-- WHAT IS REQUIRED --
In the records below, find the line that contains "left elbow: (893, 651)" and the line that contains "right back paw: (756, 669)". Set down exactly those lines and every line between them, and nothing more.
(Beginning of ENTRIES PROVIDED)
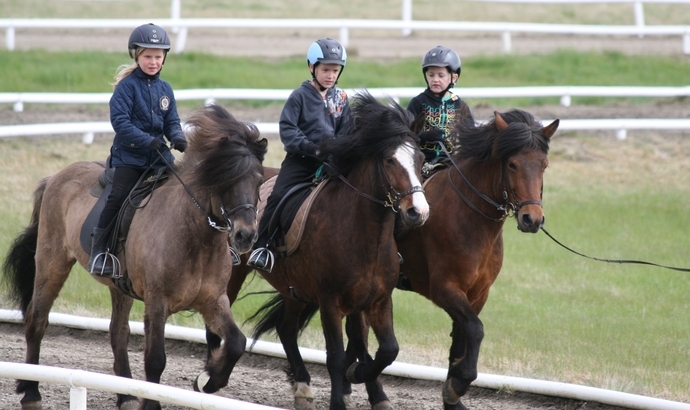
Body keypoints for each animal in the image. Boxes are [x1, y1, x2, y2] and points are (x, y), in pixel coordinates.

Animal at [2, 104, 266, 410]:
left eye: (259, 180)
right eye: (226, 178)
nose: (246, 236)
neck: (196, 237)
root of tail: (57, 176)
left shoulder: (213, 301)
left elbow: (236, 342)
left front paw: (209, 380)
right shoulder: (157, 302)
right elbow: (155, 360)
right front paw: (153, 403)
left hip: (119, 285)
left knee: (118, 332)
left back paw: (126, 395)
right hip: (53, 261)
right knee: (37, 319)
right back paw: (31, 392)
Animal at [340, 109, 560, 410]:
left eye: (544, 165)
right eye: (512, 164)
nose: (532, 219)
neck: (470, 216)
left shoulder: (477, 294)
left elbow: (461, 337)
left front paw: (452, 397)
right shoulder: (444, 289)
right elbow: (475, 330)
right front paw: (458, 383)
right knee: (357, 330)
(End of ENTRIES PROVIDED)
(Beginning of ENTRIES PROVIDED)
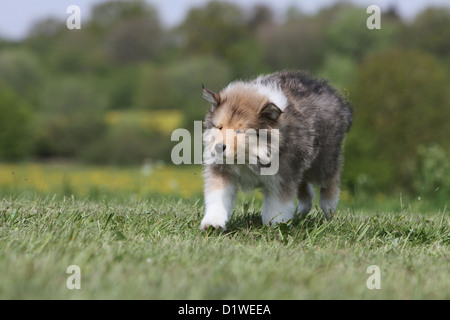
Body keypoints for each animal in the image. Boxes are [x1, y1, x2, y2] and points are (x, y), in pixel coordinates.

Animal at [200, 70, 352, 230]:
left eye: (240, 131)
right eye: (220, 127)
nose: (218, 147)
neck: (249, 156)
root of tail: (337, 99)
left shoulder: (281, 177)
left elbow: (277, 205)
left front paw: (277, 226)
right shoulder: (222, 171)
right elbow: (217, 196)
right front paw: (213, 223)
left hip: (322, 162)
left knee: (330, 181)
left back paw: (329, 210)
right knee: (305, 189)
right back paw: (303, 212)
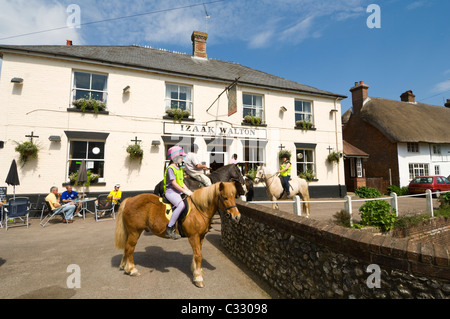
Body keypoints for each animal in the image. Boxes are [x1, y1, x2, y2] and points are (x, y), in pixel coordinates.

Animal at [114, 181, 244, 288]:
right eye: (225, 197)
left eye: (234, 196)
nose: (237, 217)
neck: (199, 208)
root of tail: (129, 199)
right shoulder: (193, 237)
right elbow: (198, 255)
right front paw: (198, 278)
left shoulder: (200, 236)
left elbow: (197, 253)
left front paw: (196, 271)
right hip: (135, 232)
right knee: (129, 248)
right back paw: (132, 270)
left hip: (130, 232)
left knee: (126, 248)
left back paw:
(End of ENTRIES PROVIDED)
(Beginning of ENTRIES PROVIDED)
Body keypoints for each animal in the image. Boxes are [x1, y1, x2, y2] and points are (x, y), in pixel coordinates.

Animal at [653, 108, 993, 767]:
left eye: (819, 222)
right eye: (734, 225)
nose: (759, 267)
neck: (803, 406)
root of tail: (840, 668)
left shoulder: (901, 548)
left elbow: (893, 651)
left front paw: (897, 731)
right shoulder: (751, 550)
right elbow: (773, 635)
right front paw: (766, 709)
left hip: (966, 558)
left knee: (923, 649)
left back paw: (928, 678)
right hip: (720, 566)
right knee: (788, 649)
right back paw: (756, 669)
(End of ENTRIES PROVIDED)
-- RESULT FOR THIS EXERCISE --
left elbow: (893, 651)
left front paw: (897, 731)
right shoulder: (751, 550)
right elbow: (773, 635)
right front paw: (766, 709)
left hip: (966, 558)
left knee: (923, 649)
left back paw: (928, 678)
right hip: (720, 566)
right knee: (788, 649)
right back paw: (756, 669)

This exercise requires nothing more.